Reputation: 36491
I'm trying to use django-cache-machine to cache queries within my application, but I want to use Redis as a backend. The docs don't really explain how to do this, yet the repository is filled with Redis references, so I'm pretty sure it's possible. I want to make sure I do it right though, so I'm wondering if anyone has any experience with configuring this and maybe more importantly, knows if there are any caveats?
Upvotes: 3
Views: 1226
Reputation: 191
In your settings set:
CACHE_MACHINE_USE_REDIS = True
REDIS_BACKEND = redis://127.0.0.1:6379?socket_timeout=0.1
https://github.com/jbalogh/django-cache-machine/blob/master/caching/invalidation.py#L187 https://github.com/jbalogh/django-cache-machine/blob/master/caching/invalidation.py#L213
Upvotes: 3
Reputation: 153
I have a little experience in my project, a report system that generate tables from about 50 million records.

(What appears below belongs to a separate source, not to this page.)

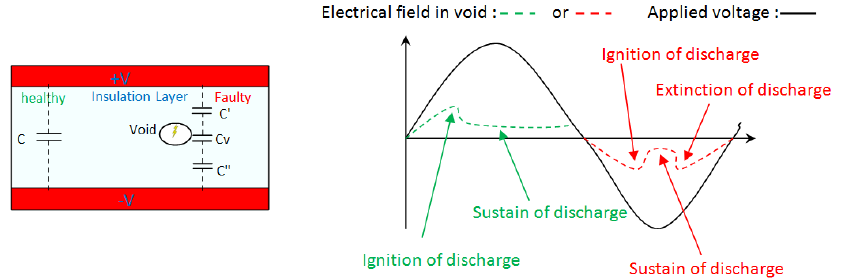
Figure 25 . One case of partial discharge. One bubble is present in the insulation wall and modifies its behavior. The new capacitor (Cv) has a lower breakdown voltage. When applied voltage induces a too high electrical field in the bubble, discharges occur and avalanche current increase the insulation leakage current.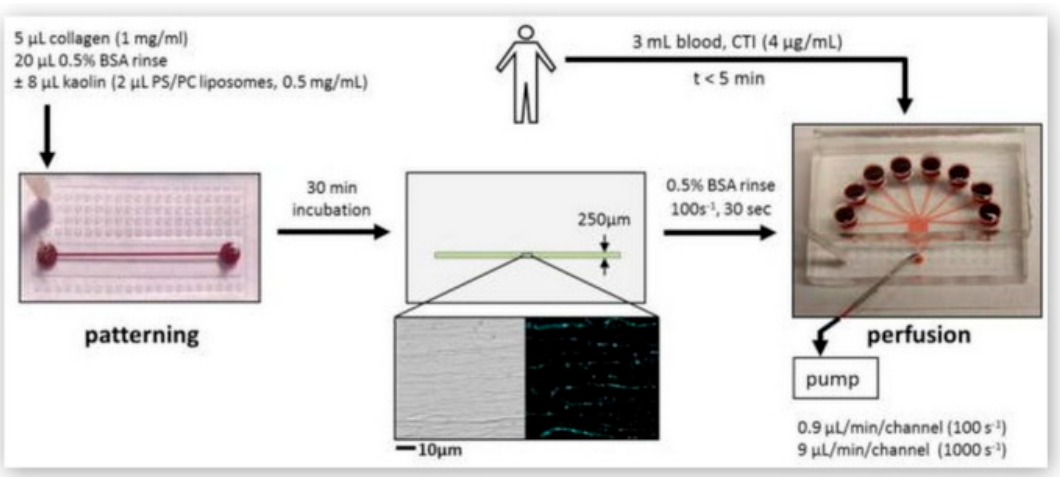
Figure 16. Experimental set-up: Collagen / kaolin patterned to a glass slide with a thickness of 250 µm. The microfluidic device with 8 inlets was then bonded to the glass slide. Taken with permission from [135].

The database is Mysql and I could show my settings and models FYI.
settings:
# cache machine
CACHES = {
'default': {
'BACKEND': 'caching.backends.memcached.MemcachedCache',
'LOCATION': [
'127.0.0.1:11211',
],
'PREFIX': 'report:',
},
}
CACHE_COUNT_TIMEOUT = 60 * 24 # one day
CACHE_EMPTY_QUERYSETS = True
models:
class App(**CachingMixin**, models.Model):
**objects = CachingManager()**
name = models.CharField(max_length=64,
default='')
Note that cache-machine works fine for query_set.filter and count, not good for query_set.annotate or aggregate. Of course do not forget launch your memcache client first.
And when running you can see cache-machine logs in your django*.log to tell you hit or miss cache.